INPUT DATA |

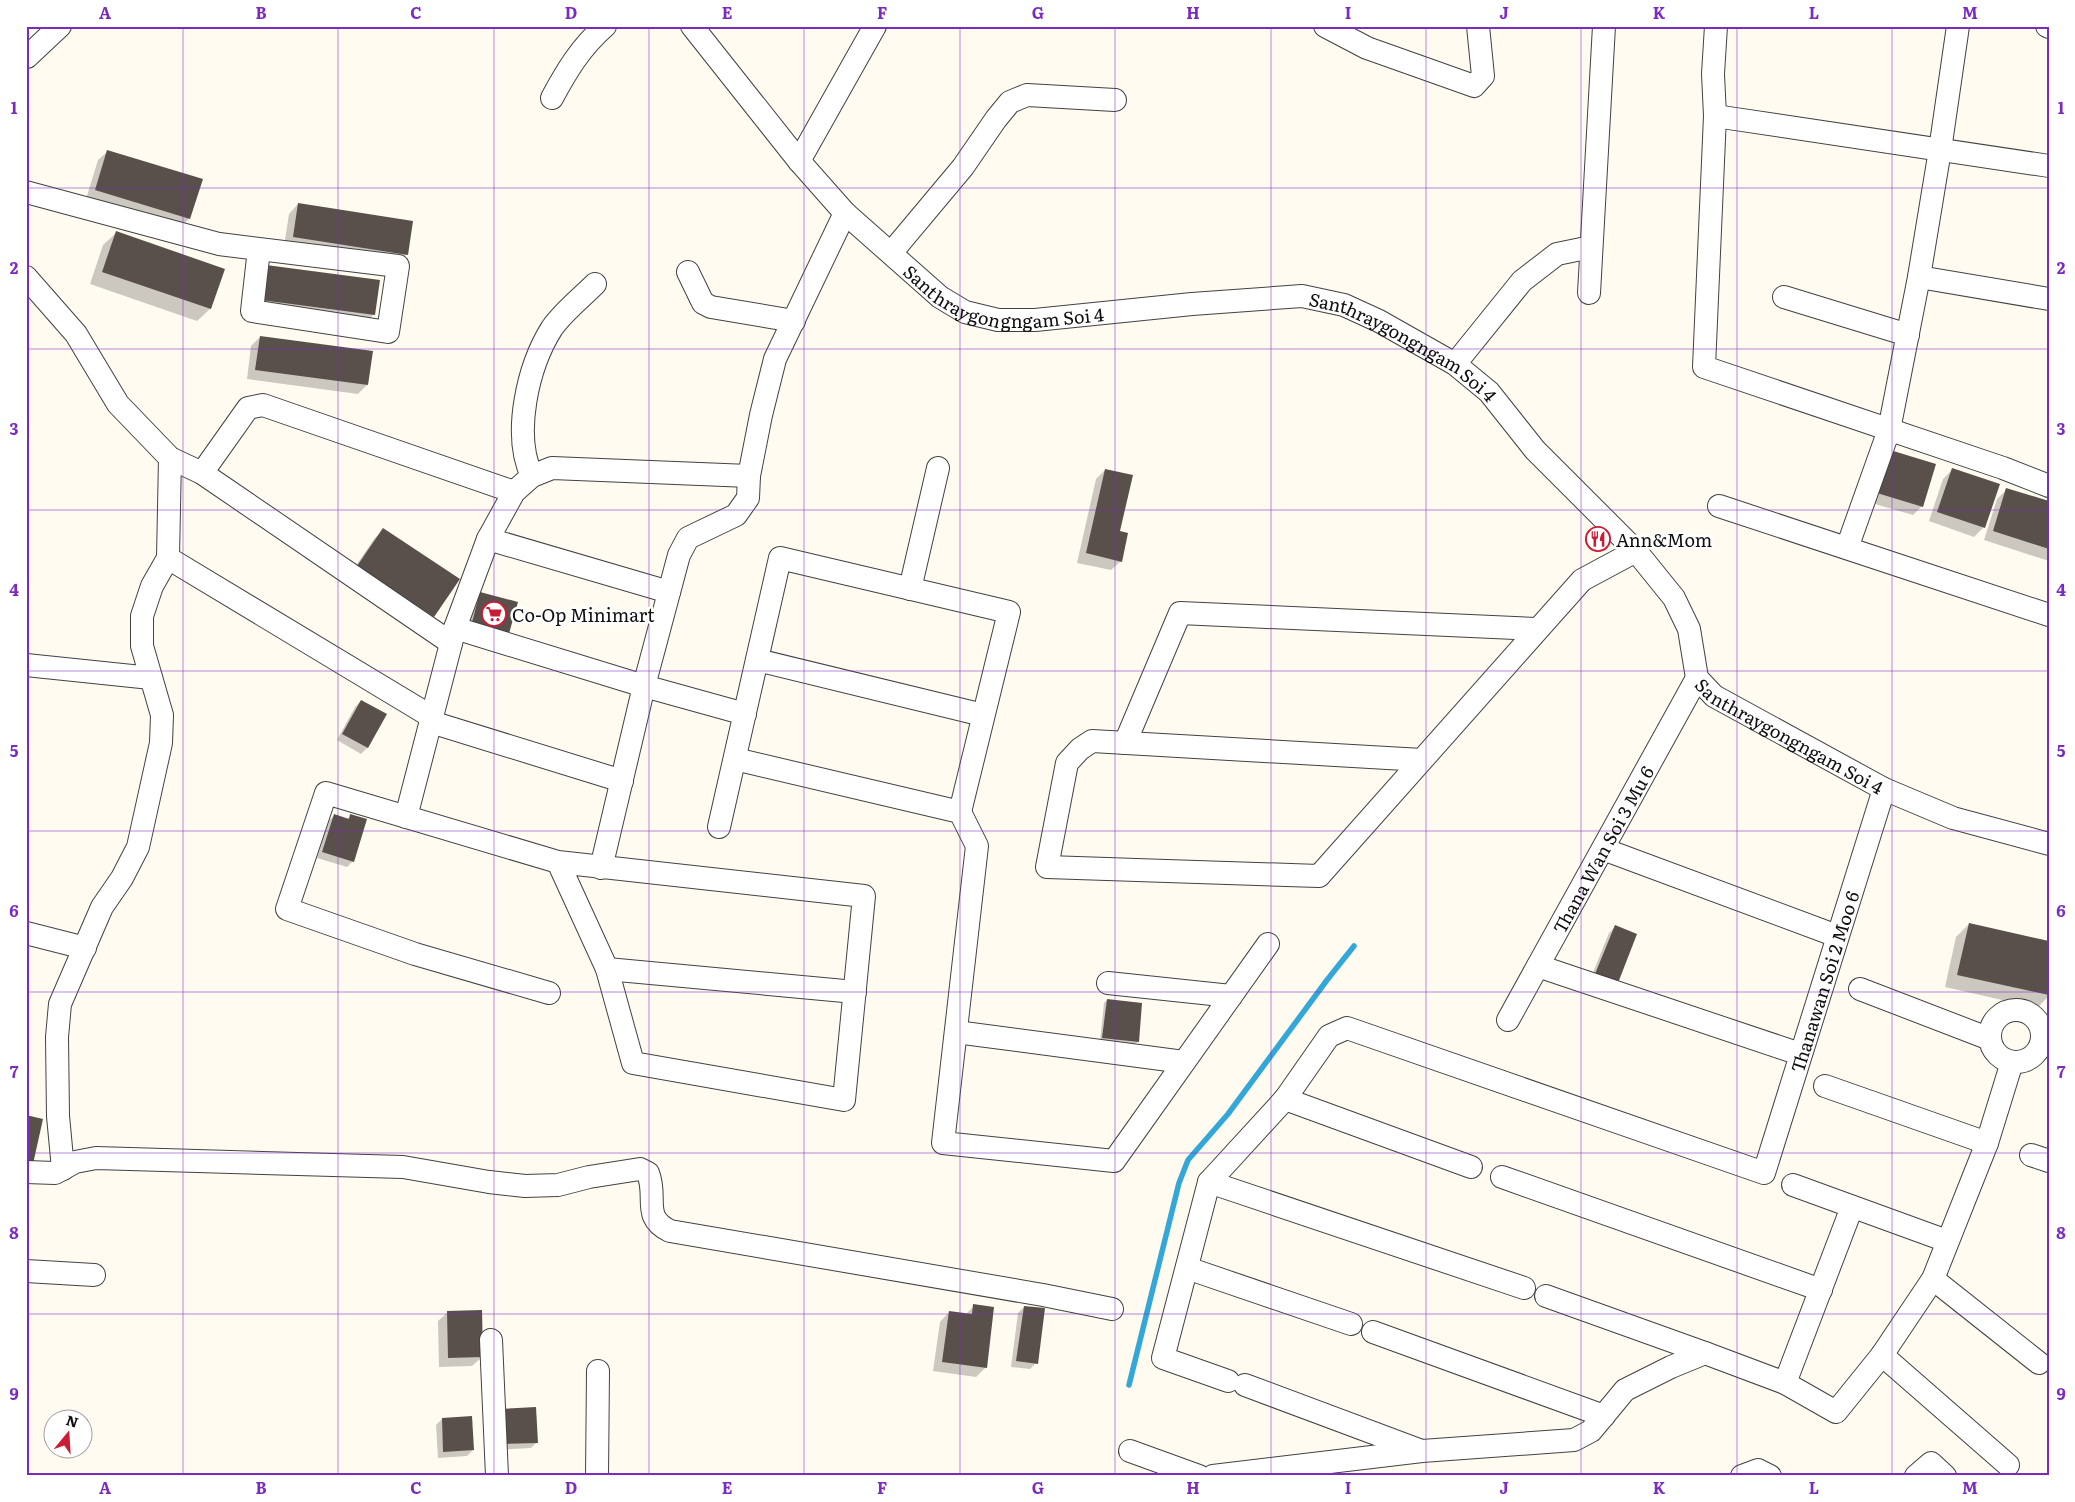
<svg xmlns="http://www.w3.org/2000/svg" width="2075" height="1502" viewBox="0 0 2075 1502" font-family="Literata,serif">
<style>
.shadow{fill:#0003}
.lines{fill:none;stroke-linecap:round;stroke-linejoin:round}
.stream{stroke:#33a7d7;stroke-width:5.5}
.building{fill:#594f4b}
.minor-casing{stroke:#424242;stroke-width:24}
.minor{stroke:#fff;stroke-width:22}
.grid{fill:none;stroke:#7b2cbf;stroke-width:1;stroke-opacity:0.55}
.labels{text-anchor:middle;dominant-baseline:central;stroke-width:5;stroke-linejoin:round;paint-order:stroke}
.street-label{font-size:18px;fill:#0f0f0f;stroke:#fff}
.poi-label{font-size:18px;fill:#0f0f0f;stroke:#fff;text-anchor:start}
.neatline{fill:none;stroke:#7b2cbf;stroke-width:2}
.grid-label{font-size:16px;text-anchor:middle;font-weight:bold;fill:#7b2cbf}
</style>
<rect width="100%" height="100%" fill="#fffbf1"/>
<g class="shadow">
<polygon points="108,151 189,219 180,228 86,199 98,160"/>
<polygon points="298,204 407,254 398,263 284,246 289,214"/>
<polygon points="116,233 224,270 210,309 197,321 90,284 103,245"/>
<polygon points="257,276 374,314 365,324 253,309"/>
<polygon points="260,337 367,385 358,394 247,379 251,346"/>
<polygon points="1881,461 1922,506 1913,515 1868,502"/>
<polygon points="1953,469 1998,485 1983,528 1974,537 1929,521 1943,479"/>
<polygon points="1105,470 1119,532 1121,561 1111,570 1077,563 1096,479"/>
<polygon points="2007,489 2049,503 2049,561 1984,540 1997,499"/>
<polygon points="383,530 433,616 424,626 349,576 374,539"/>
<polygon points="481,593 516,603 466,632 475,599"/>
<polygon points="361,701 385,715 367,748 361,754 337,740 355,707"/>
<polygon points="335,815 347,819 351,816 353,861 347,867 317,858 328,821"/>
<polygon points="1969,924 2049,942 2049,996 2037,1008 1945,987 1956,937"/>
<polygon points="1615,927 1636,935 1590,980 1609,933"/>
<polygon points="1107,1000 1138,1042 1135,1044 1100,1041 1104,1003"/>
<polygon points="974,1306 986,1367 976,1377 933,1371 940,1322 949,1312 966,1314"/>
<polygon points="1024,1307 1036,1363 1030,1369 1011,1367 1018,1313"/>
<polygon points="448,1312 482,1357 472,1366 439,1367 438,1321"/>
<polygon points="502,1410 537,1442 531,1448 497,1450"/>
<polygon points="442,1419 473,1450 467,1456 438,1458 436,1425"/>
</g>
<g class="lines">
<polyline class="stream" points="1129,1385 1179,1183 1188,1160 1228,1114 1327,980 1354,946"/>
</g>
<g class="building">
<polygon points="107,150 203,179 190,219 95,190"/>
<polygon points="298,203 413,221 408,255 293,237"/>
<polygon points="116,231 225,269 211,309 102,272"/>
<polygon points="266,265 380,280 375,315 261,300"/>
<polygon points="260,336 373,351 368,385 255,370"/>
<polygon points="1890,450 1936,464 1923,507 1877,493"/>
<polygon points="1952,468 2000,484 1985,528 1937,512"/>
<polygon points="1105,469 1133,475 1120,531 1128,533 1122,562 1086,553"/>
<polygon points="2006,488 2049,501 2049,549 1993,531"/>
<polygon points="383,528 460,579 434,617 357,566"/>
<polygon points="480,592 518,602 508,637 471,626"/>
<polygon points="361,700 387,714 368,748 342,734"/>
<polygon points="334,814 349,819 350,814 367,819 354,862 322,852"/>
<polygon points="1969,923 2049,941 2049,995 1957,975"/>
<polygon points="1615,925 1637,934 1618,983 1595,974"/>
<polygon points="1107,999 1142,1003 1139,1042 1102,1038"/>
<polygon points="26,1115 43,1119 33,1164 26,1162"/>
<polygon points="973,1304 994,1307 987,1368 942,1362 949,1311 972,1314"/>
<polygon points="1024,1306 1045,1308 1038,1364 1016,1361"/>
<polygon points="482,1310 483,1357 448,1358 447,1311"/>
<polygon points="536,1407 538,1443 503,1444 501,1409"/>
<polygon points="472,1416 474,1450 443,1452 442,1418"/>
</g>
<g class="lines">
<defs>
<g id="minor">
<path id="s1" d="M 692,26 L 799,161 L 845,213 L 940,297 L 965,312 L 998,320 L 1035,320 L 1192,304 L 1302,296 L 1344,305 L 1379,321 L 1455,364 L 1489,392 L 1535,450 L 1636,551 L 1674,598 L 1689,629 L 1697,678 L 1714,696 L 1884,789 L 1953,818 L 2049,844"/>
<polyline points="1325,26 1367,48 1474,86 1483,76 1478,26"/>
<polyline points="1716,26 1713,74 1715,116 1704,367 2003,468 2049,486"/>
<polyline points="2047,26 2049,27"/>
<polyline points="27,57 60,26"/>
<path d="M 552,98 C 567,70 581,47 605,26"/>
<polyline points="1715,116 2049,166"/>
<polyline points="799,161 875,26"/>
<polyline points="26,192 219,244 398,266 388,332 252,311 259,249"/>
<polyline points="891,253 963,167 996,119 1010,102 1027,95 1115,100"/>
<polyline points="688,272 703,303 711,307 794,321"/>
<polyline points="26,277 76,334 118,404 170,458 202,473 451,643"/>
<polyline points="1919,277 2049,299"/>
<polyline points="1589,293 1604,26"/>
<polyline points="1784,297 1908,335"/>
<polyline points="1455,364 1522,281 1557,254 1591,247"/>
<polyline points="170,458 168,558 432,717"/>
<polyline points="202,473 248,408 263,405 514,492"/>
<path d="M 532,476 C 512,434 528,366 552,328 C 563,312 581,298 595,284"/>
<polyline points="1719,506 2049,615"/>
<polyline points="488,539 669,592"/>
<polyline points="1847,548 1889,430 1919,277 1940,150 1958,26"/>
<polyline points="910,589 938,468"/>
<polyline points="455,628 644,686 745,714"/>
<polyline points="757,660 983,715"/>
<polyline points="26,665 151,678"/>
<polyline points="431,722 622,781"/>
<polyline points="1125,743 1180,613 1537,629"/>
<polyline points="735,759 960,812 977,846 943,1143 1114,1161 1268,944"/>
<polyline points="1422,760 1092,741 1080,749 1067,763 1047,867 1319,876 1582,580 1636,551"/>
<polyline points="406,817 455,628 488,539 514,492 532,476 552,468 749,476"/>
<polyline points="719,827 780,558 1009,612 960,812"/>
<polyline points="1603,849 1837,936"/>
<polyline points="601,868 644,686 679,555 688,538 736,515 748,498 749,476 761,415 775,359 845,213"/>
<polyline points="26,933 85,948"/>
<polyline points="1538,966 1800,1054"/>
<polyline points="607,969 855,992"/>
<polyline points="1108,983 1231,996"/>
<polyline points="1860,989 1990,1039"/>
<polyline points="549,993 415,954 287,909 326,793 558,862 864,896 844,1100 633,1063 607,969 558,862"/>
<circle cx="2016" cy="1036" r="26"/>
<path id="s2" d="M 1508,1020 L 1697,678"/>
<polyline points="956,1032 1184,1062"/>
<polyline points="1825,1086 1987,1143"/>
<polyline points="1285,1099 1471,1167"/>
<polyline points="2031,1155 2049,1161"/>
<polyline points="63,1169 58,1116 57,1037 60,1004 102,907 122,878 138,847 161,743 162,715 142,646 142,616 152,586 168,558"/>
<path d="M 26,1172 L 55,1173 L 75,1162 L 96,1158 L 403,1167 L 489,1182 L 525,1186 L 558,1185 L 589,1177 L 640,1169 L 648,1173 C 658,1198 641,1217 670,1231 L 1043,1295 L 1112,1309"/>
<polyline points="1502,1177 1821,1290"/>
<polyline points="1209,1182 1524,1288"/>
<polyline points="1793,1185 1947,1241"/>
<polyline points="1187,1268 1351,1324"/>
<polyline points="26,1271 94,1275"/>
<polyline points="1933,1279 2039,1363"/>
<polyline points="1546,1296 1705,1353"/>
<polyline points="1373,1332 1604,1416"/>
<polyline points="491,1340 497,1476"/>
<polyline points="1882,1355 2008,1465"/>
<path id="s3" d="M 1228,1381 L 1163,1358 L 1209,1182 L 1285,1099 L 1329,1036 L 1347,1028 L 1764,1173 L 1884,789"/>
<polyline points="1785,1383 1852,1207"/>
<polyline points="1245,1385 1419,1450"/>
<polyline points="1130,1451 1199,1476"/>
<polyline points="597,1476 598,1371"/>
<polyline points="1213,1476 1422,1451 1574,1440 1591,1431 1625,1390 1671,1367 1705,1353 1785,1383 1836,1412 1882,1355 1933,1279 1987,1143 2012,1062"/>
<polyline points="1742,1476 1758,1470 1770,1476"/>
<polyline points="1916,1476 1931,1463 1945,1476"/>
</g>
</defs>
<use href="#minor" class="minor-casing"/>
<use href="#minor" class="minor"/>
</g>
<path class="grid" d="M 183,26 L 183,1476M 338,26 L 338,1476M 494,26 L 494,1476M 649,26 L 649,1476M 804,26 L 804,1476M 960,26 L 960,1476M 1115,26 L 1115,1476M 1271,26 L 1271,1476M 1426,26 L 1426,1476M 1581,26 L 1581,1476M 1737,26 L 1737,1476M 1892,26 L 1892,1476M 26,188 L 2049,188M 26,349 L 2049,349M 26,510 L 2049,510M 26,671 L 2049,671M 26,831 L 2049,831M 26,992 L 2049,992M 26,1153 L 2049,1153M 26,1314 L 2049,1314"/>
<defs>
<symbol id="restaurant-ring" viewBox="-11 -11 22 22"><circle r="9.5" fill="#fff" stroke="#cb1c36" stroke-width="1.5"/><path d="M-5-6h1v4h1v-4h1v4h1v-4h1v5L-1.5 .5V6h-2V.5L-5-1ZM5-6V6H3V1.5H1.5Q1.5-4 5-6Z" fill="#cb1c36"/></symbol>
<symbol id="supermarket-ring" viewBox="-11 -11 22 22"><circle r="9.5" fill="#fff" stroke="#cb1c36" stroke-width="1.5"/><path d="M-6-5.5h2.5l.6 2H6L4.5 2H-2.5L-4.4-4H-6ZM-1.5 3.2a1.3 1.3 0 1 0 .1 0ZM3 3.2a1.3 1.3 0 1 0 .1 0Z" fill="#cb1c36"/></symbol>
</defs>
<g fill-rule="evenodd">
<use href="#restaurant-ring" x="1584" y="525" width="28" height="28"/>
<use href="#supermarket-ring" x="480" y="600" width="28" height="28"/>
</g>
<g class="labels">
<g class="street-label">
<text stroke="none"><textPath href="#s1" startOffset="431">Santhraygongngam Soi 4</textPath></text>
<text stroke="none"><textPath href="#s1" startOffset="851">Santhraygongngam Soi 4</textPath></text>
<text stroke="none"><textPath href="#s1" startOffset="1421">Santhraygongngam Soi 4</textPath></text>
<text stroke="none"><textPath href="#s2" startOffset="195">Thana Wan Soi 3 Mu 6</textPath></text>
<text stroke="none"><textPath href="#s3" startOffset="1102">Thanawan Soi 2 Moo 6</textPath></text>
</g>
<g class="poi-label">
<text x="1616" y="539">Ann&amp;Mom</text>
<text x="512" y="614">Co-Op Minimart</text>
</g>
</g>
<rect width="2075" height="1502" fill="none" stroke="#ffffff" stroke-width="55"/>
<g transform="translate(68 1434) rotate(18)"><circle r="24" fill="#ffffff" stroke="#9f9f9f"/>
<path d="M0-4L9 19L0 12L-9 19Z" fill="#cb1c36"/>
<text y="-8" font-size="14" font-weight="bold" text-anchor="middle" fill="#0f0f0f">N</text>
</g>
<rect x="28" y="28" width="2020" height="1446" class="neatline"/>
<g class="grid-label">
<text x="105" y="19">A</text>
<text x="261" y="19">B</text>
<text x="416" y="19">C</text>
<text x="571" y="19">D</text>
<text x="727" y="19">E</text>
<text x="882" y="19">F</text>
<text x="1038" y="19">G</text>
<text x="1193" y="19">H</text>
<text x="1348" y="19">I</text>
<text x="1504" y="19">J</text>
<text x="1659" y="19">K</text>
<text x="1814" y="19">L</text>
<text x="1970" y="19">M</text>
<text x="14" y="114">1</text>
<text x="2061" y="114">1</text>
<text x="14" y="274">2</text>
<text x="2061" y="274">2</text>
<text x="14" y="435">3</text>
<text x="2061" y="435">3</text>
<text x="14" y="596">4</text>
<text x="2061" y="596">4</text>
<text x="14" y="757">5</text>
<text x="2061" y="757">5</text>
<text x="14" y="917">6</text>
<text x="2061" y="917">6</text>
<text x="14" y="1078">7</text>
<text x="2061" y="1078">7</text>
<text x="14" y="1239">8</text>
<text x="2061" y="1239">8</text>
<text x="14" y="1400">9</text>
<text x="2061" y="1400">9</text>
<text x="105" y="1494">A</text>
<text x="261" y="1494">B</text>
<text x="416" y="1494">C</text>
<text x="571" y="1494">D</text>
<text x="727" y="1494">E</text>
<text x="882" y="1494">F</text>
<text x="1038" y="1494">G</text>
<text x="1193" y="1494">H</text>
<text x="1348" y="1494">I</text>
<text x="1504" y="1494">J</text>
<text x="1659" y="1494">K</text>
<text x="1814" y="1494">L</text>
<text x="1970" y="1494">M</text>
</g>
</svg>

EXERCISE GOAL | For each line above that contains the word "linejoin", make a copy.

EXERCISE RESULT |
.lines{fill:none;stroke-linecap:round;stroke-linejoin:round}
.labels{text-anchor:middle;dominant-baseline:central;stroke-width:5;stroke-linejoin:round;paint-order:stroke}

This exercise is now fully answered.